— Collected data —
----------
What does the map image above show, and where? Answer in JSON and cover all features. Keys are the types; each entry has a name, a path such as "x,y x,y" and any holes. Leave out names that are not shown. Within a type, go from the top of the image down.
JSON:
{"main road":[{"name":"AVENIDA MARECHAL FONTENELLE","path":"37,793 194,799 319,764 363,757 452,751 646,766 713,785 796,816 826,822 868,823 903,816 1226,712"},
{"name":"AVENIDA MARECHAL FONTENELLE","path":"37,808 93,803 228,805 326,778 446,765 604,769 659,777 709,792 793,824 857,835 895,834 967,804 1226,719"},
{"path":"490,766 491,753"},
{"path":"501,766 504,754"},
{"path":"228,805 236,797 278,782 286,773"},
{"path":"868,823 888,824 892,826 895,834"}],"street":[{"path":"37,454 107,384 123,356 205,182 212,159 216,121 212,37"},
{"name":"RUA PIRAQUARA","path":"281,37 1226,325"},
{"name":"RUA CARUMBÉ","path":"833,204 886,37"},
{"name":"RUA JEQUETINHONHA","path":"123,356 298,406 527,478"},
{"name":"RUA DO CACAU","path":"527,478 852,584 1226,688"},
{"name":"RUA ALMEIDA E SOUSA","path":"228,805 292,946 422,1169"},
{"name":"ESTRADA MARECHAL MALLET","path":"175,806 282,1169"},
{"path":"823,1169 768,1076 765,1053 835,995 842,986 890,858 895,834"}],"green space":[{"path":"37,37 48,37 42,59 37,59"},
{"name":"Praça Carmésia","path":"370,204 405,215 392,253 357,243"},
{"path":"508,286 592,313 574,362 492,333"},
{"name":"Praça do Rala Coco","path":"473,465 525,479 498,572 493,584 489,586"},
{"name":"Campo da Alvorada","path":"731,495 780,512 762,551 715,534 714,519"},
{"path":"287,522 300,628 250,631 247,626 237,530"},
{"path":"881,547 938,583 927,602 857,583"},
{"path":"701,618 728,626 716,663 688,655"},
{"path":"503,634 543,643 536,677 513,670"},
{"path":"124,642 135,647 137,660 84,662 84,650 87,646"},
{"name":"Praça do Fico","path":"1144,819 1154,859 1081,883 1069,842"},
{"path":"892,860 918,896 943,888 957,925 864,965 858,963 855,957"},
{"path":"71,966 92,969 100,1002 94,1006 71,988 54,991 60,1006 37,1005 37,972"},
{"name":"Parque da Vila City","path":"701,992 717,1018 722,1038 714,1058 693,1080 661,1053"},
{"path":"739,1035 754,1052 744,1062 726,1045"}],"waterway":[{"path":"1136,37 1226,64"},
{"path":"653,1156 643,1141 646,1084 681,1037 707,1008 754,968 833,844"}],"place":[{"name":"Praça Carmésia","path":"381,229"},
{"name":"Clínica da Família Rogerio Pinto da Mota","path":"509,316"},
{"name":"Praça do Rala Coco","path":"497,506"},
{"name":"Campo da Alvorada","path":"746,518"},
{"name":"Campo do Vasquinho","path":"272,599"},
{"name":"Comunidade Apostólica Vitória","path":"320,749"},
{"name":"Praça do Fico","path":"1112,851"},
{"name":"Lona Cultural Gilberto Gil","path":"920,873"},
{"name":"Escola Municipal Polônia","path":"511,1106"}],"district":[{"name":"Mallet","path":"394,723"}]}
----------
— Required work —
Return, from the data, each line where the string "Rala" occurs.

— Completed task —
{"name":"Praça do Rala Coco","path":"473,465 525,479 498,572 493,584 489,586"},
{"name":"Praça do Rala Coco","path":"497,506"},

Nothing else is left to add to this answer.